Improved Segmentation of Confocal Calcium Videos of Hela Cells Using Deep-Learning-Assisted Watershed Algorithm.
Journal:
Annual International Conference of the IEEE Engineering in Medicine and Biology Society. IEEE Engineering in Medicine and Biology Society. Annual International Conference
PMID:
40039309
Abstract
The potential of calcium imaging in high-throughput drug screening experiments remains underutilized, primarily because of time-intensive manual identification of cells.To overcome these challenges, we propose to use deep learning enhanced watershed segmentation, wherein the complex morphology and the distinctions in the time courses are appropriately accounted through enhanced watershed and multi-frame processing respectively.

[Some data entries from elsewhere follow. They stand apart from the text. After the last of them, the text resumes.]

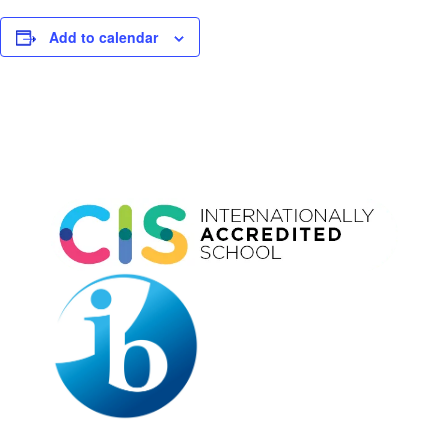
Add to calendar
Event
Navigation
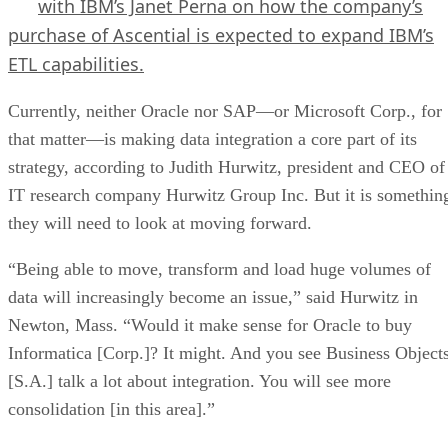
with IBM’s Janet Perna on how the company’s
purchase of Ascential is expected to expand IBM’s
ETL capabilities.
Currently, neither Oracle nor SAP—or Microsoft Corp., for
that matter—is making data integration a core part of its
strategy, according to Judith Hurwitz, president and CEO of
IT research company Hurwitz Group Inc. But it is somethin
they will need to look at moving forward.
“Being able to move, transform and load huge volumes of
data will increasingly become an issue,” said Hurwitz in
Newton, Mass. “Would it make sense for Oracle to buy
Informatica [Corp.]? It might. And you see Business Object
[S.A.] talk a lot about integration. You will see more
consolidation [in this area].”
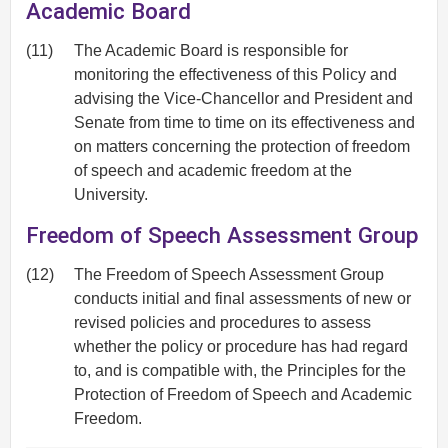
Academic Board
(11)
The Academic Board is responsible for
monitoring the effectiveness of this Policy and
advising the Vice-Chancellor and President and
Senate from time to time on its effectiveness and
on matters concerning the protection of freedom
of speech and academic freedom at the
University.
Freedom of Speech Assessment Group
(12)
The Freedom of Speech Assessment Group
conducts initial and final assessments of new or
revised policies and procedures to assess
whether the policy or procedure has had regard
to, and is compatible with, the Principles for the
Protection of Freedom of Speech and Academic
Freedom.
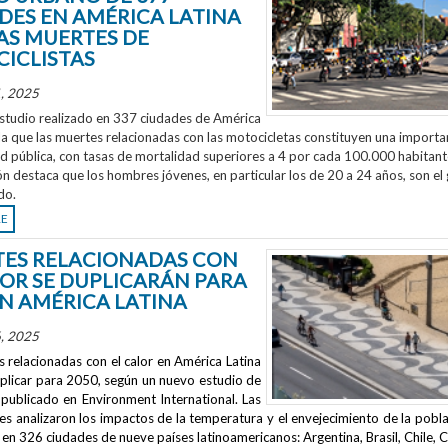
DES EN AMÉRICA LATINA
AS MUERTES DE
ICLISTAS
, 2025
studio realizado en 337 ciudades de América
la que las muertes relacionadas con las motocicletas constituyen una importa
ud pública, con tasas de mortalidad superiores a 4 por cada 100.000 habitant
ón destaca que los hombres jóvenes, en particular los de 20 a 24 años, son el
do.
RE
ES RELACIONADAS CON
LOR SE DUPLICARÁN PARA
EN AMÉRICA LATINA
, 2025
 relacionadas con el calor en América Latina
uplicar para 2050, según un nuevo estudio de
publicado en
Environment International
. Las
s analizaron los impactos de la temperatura y el envejecimiento de la pobla
en 326 ciudades de nueve países latinoamericanos: Argentina, Brasil, Chile, C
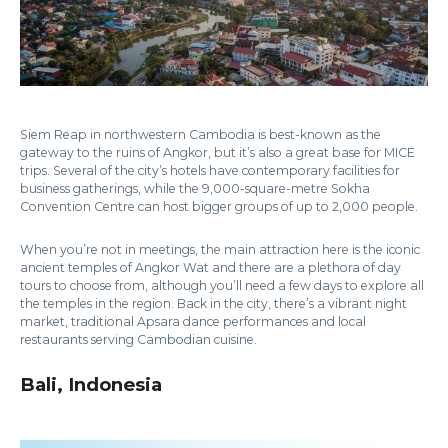
Siem Reap in northwestern Cambodia is best-known as the
gateway to the ruins of Angkor, but it’s also a great base for MICE
trips. Several of the city’s hotels have contemporary facilities for
business gatherings, while the 9,000-square-metre Sokha
Convention Centre can host bigger groups of up to 2,000 people.
When you’re not in meetings, the main attraction here is the iconic
ancient temples of Angkor Wat and there are a plethora of day
tours to choose from, although you’ll need a few days to explore all
the temples in the region. Back in the city, there’s a vibrant night
market, traditional Apsara dance performances and local
restaurants serving Cambodian cuisine.
Bali, Indonesia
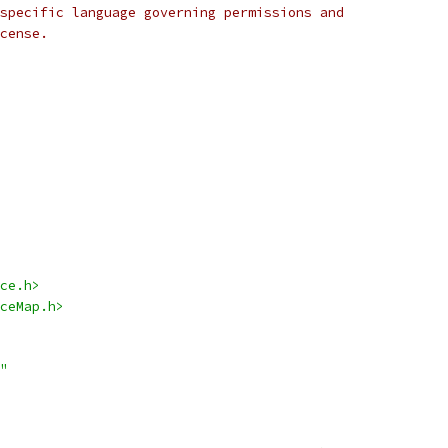
specific language governing permissions and
cense.
ce.h>
ceMap.h>
"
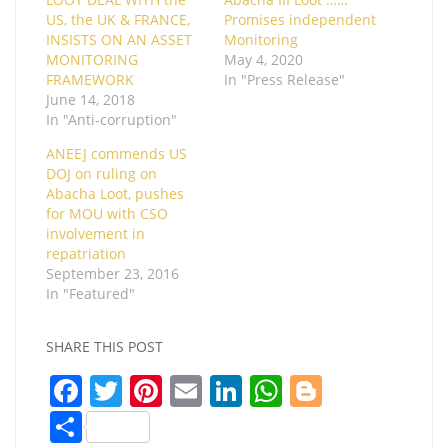
US, the UK & FRANCE,
Promises independent
INSISTS ON AN ASSET
Monitoring
MONITORING
May 4, 2020
FRAMEWORK
In "Press Release"
June 14, 2018
In "Anti-corruption"
ANEEJ commends US
DOJ on ruling on
Abacha Loot, pushes
for MOU with CSO
involvement in
repatriation
September 23, 2016
In "Featured"
SHARE THIS POST
F
T
Pi
E
Li
W
Bl
a
w
nt
m
n
h
o
S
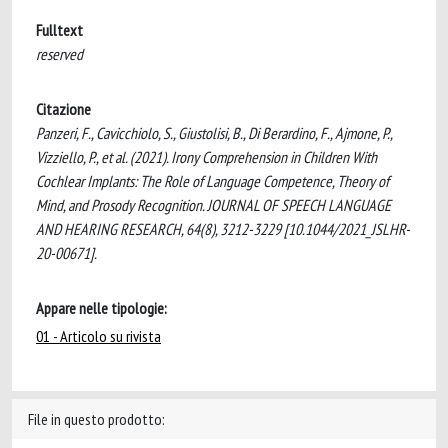
Fulltext
reserved
Citazione
Panzeri, F., Cavicchiolo, S., Giustolisi, B., Di Berardino, F., Ajmone, P.,
Vizziello, P., et al. (2021). Irony Comprehension in Children With
Cochlear Implants: The Role of Language Competence, Theory of
Mind, and Prosody Recognition. JOURNAL OF SPEECH LANGUAGE
AND HEARING RESEARCH, 64(8), 3212-3229 [10.1044/2021_JSLHR-
20-00671].
Appare nelle tipologie:
01 - Articolo su rivista
File in questo prodotto:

Our segmentation pipeline involved training of two CNNs (modified U-Net and YOLOv5), one to predict distance transform and other to detect individual cells on the predicted distance transform images. The bounding boxes detected by the YOLO were continuously refined every n frames using an Intersection over Union (IoU) threshold. The centers of the final updated bounding boxes were then used to guide the watershed transform, which segmented the image into individual cells. The proposed method outperformed U-Net (pixel wise classification), CellPose (generalistic deep learning-based software) and 2D method (Med IP) with a significant improvement in segmentation accuracy.